Peccato che il rapporto tra lui e du Pont sia destinato a diventare morboso: il ragazzo deve conquistare i trofei che John, onnipotente, la vita ha negato.

Anche se questo significa iniziarlo alla cocaina e sopraffarlo a botte di violenza psicologica. Quando poi Du Pont, davanti ai primi insuccessi di Mark, convince il fratello David a raggiungerli nella sua tenuta per farlo allenare, tra i tre si crea una miscela esplosiva che li porterà nel baratro.
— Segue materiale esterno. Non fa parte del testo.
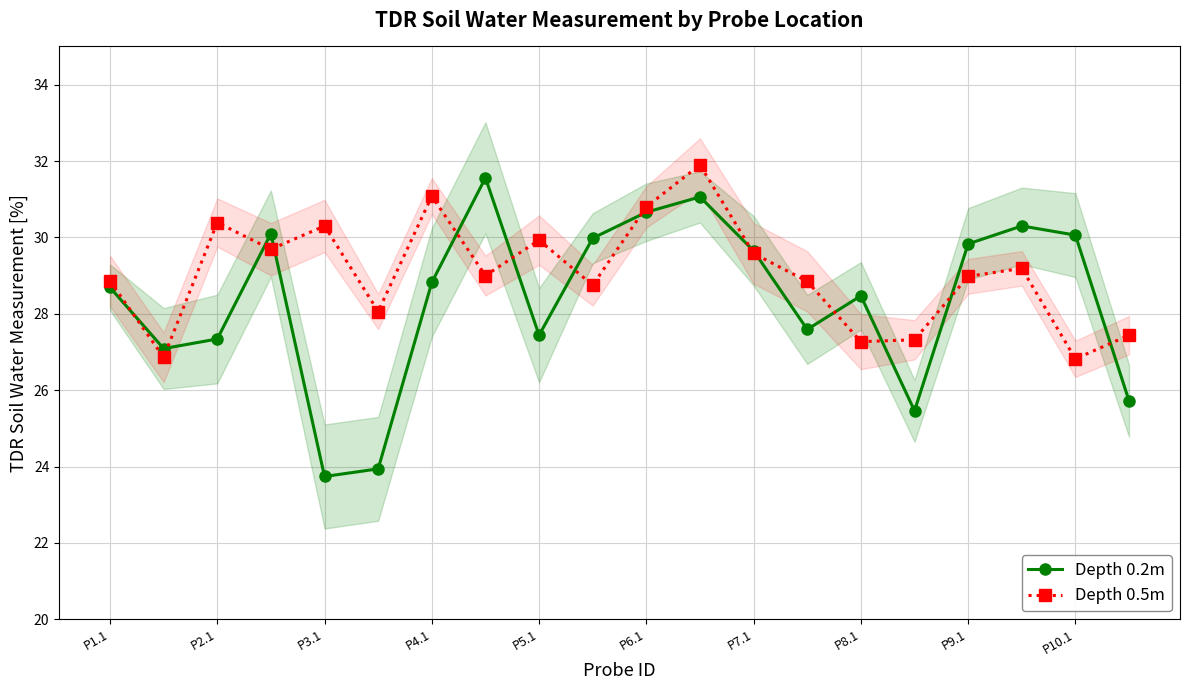

At which category is the sum across all series the highest?

11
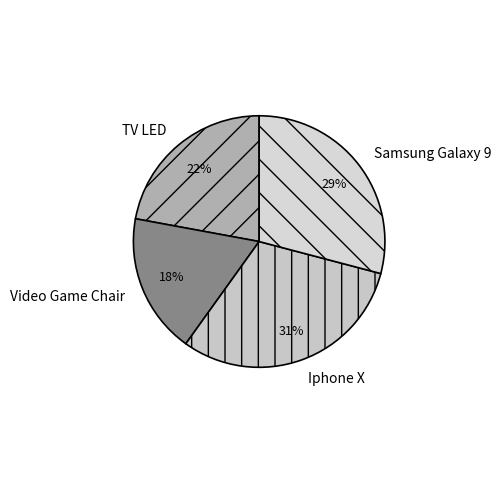

Is there any slice that represents more than half of the pie?

No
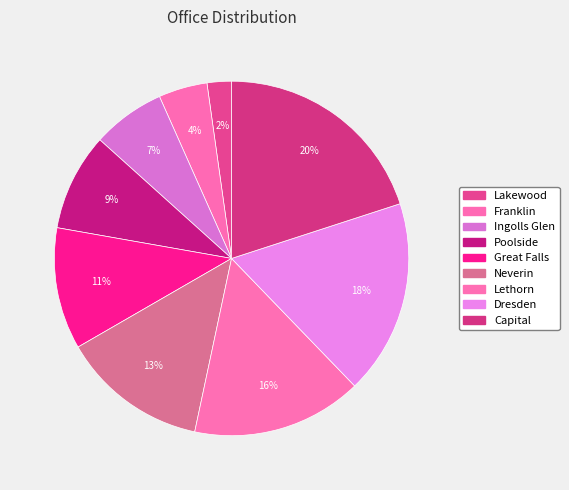

Which slice is the largest?

Capital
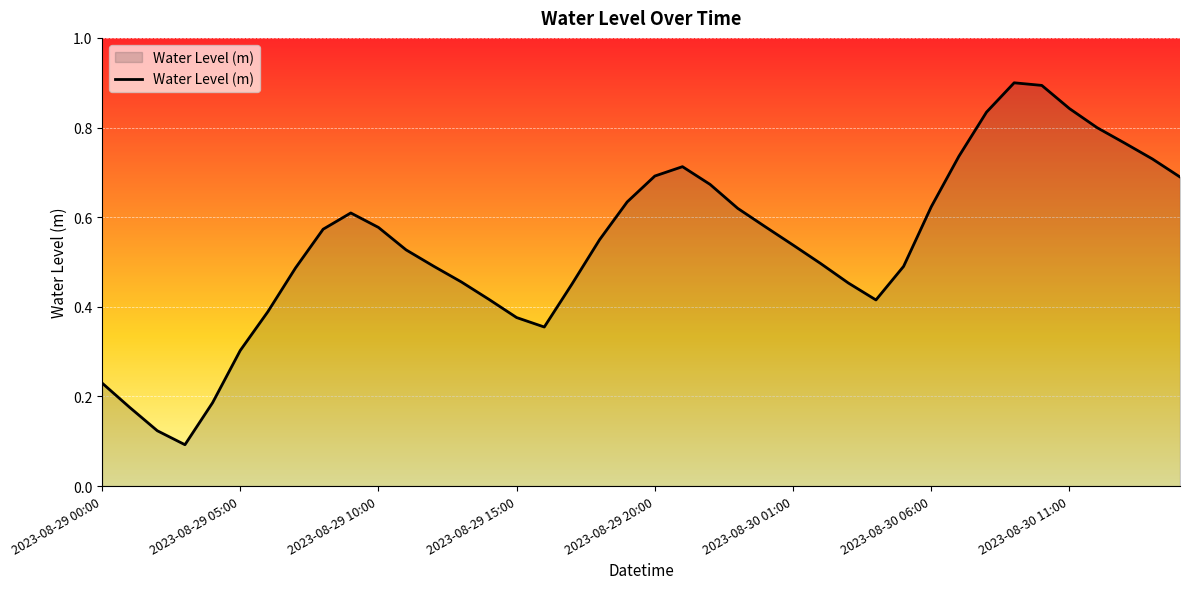

What is the maximum value shown in the chart?

0.9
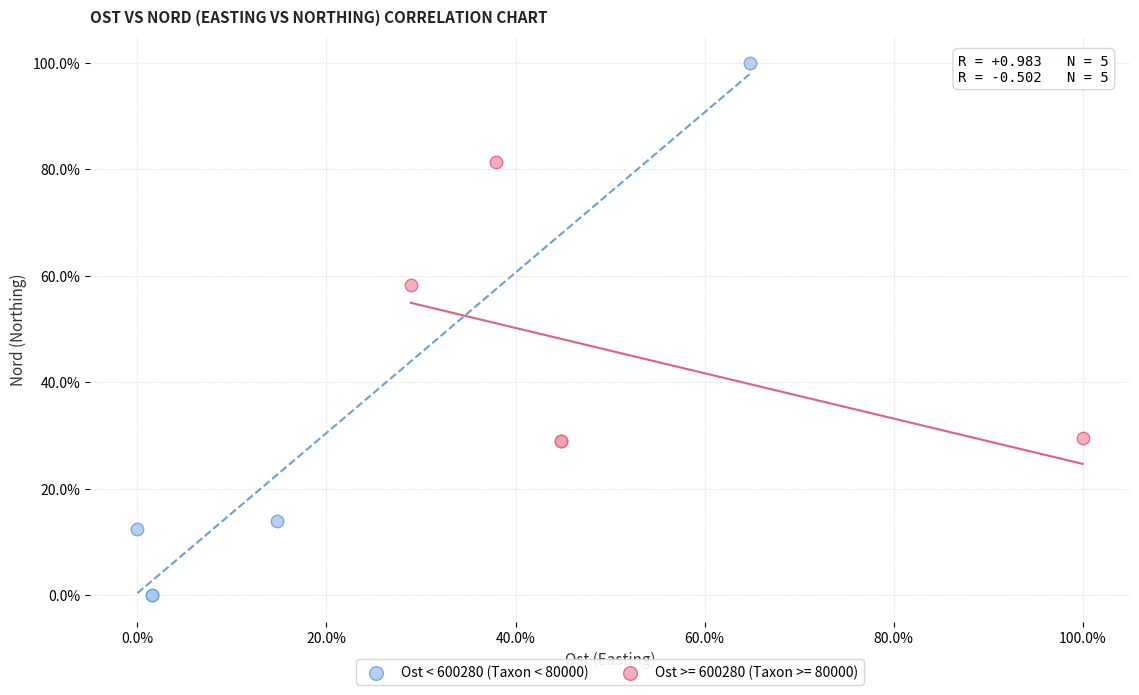

What are all the series names shown in the legend?

Ost < 600280 (Taxon < 80000), Ost >= 600280 (Taxon >= 80000)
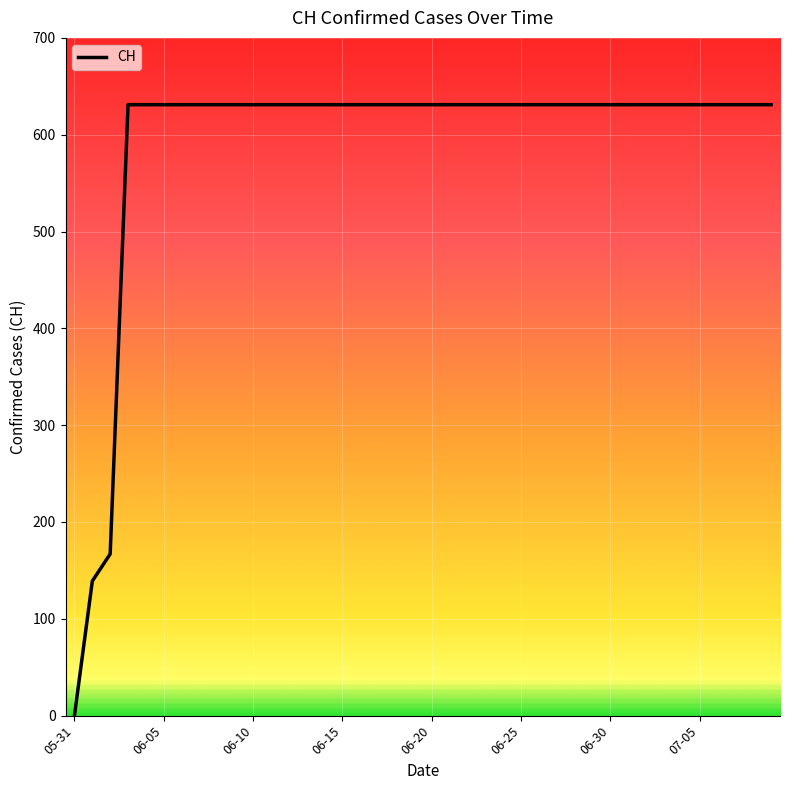

What is the maximum value shown in the chart?

631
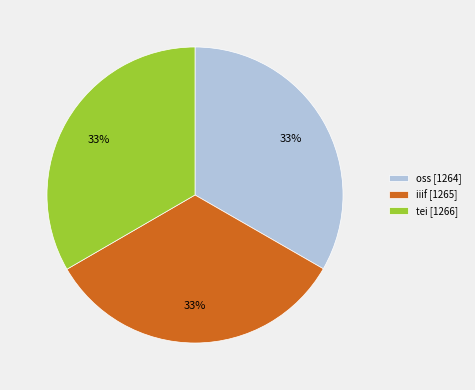

How many slices are in this pie chart?

3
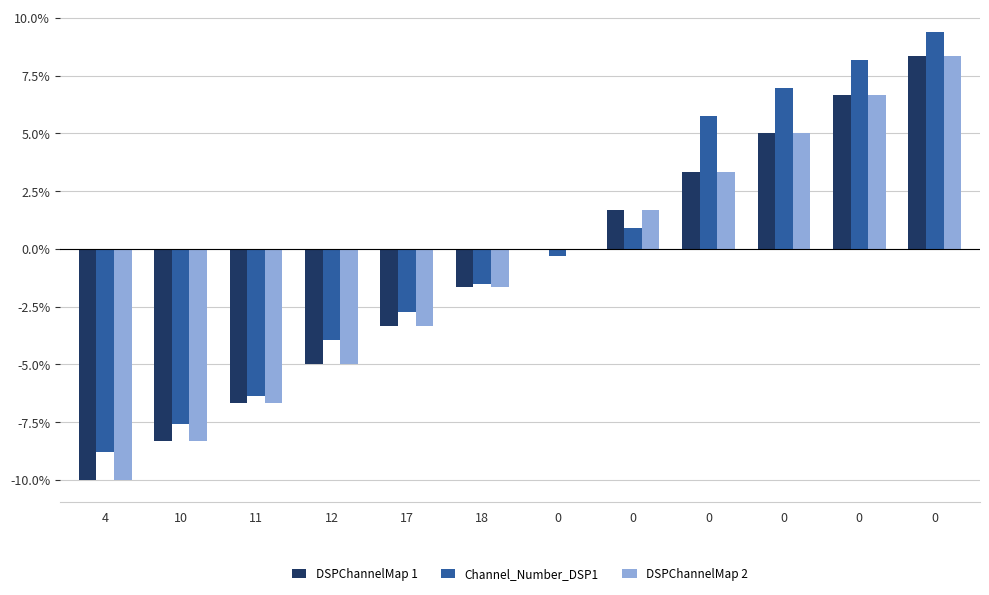

Which category has the lowest value across all series?

4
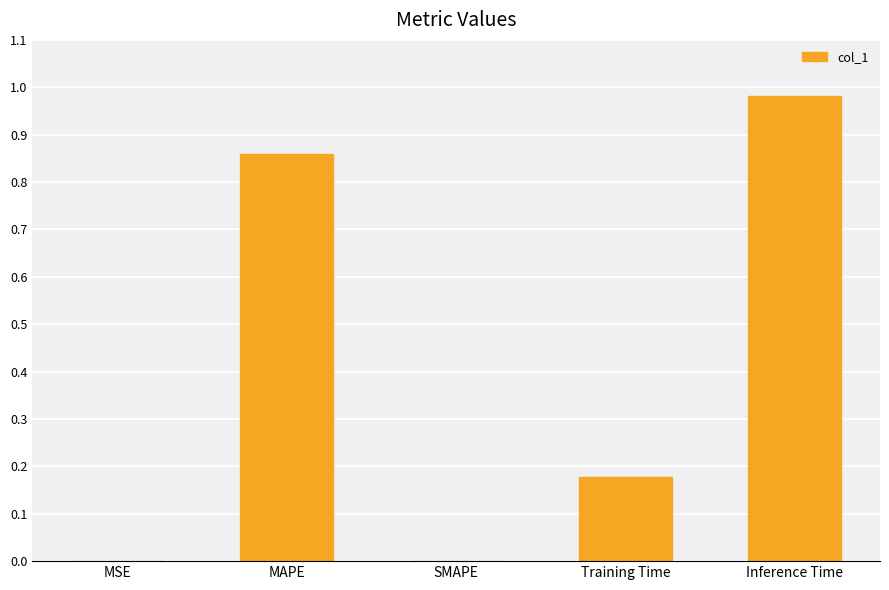

The value at Inference Time is 1.4. True or false?

False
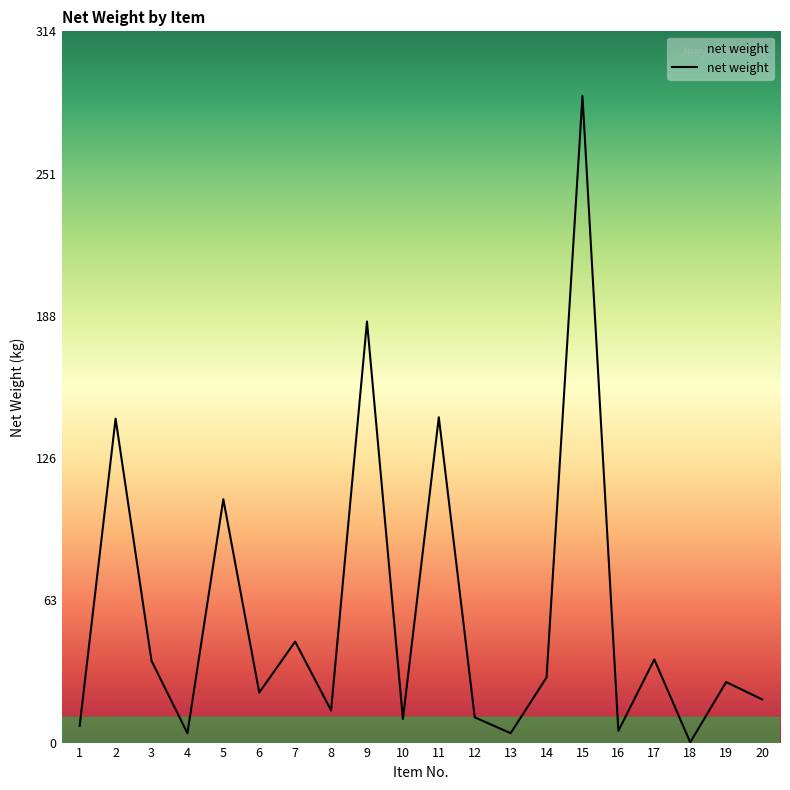

Count the number of data series in this chart.

1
Il miliardario inizia a stancarsi dei suoi giocattoli, soprattutto di quello su cui aveva puntato tutto per avere finalmente ammirazione e autorita’. E quando perde la madre perde anche il senno. Finendo per uccidere in un attacco di paranoia l’unico uomo felice del triangolo, Dave.

Bennett Miller, già autore di “Truman Capote. A sangue freddo” e di “L’arte di vincere”, con “Foxcatcher” ci consegna la storia durissima di una tragica lotta di classe, ben più insidiosa di quella che si affronta in palestra. E compie autentici miracoli con i tre protagonisti: Channing Tatum, inespressivo eroe da blockbuster, qui recita con tutto se stesso al punto da sembrare un altro per gran parte del film.

Steve Carrell, noto attore comico, con un naso finto e lo sguardo sempre sfuggente è irriconoscibile e di una bravura impagabile. E anche Mark Ruffalo è in stato di grazia, con l’andatura ciondolante tipica dei wrestler e la semplicità mentale dipinta nello sguiardo e nei sorrisi sin dalle prime scene. Tanto è vero che sia lui, che Carrell e Miller erano candidati all’Oscar (con lo sceneggiatore e il truccatore). Per un mucchio di buone ragioni.